From this new form of glass, people began to notice that different shapes of glass absorbed and bent light in different ways. Monks in monasteries used large chunks of glass as rudimentary reading aids. At some point in northern Italy, an unknown craftsman made the first pair of eyeglasses. Eyeglasses were a specialized tool, restricted used by monks and others who needed to read. Without the need to focus on tiny scratches on parchment, many people at the time could have gone through life without realizing that they were farsighted. That changed in the 1440’s when Johannes Gutenberg created movable type and started the printing revolution. As text became cheaper and more accessible to the masses, many people discovered the efficiency in their sight, and as books and reading spread, so to did eyeglasses.

As eyeglasses became more and more common in different places around the world, people started trying to apply the technology to other disciplines. People studying biology and the natural world started using the lenses to look at the world to small for the eye to see.
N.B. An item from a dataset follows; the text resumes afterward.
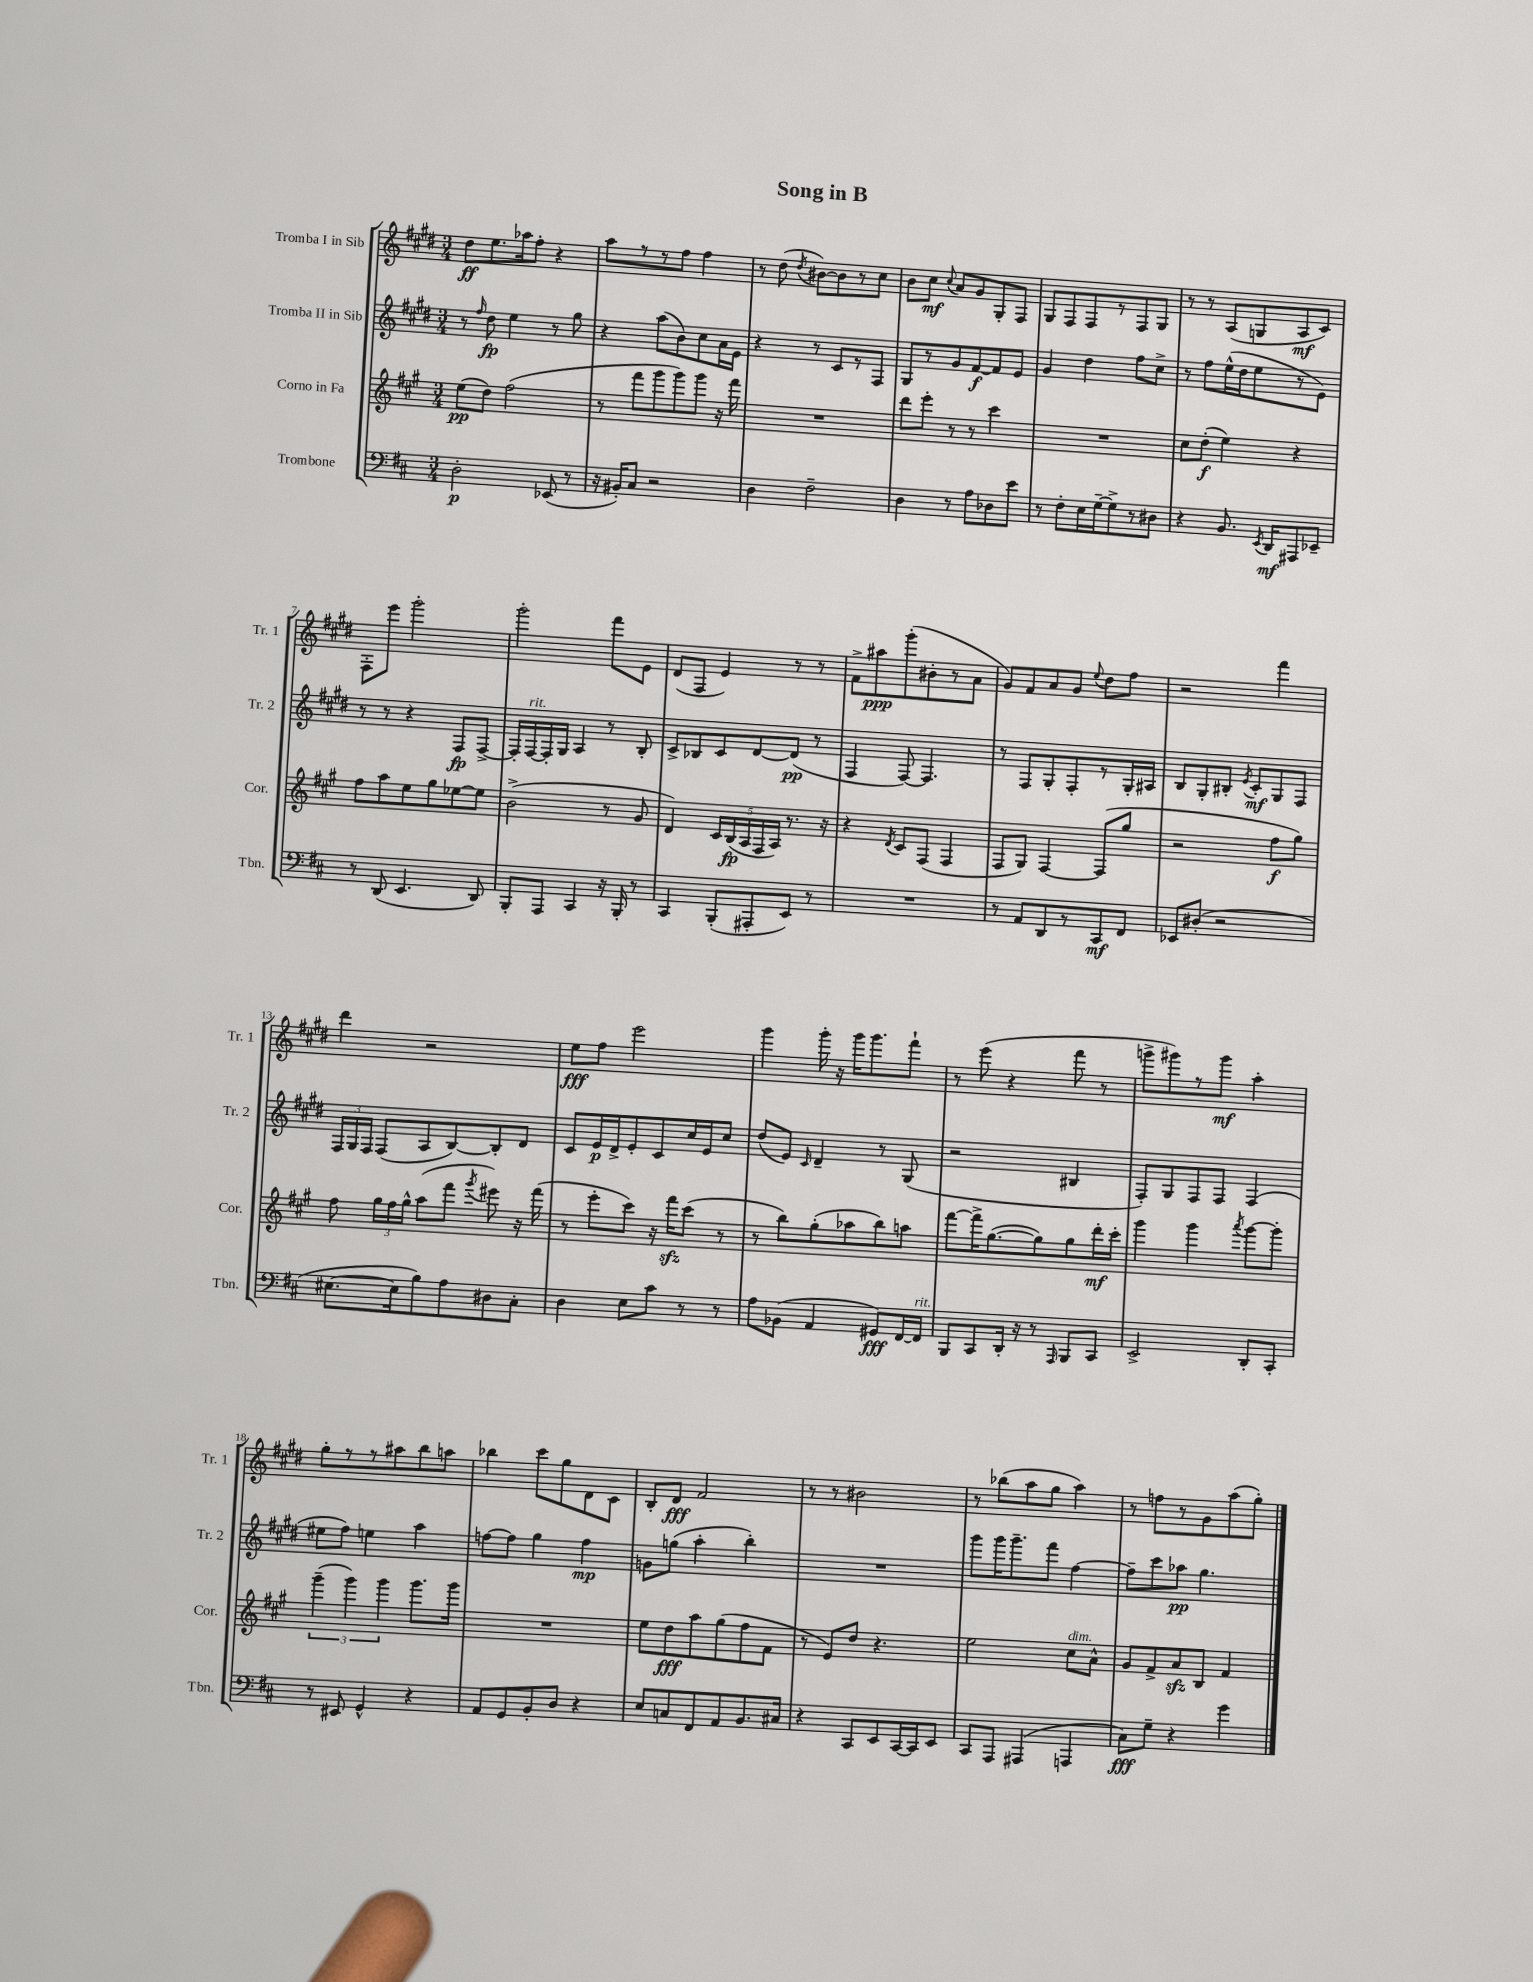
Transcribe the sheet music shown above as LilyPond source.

Astronomers discovered that you could uses lenses to observe distant bodies in the heavens. Microscopes and telescopes were technologies that grew in concert with the printing press. Lenses led to photography, photography led to a revolution in the media.

More then just lenses, glass allows for other inventions that Johnson talks about. He discusses glasses use as fiber form as a building material as fiberglass and also as a communication device as fiber-optics. Mirrors changed how people saw themselves in the Reniassance. They have also changed how we see space using reflective telescopes to move beyond the limits of lenses.

This is a good read, that moves around the world, forward and backwards in time. You move between Neanderthal caves in Burgundy and modernizing Baltimore waterworks. You see how Las Vegas is connected to Boston whalers. You learn how a thrice bankrupt shipper changed the demographics of the 20th century.

Some of the chapters are more in depth then others, but they are all intriguing reads. This is a companion to a PBS/BBC piece, and at times it does seem like the topic would make for a better show then book. Overall, I think that this is a good introduction to look at history in a different way, to move beyond thinking only of economic or political or social, but to see how they are linked and interconnected.

I enjoyed it, and it was a good read. I think that I’m going to go off to see if I can find the miniseries that goes with it.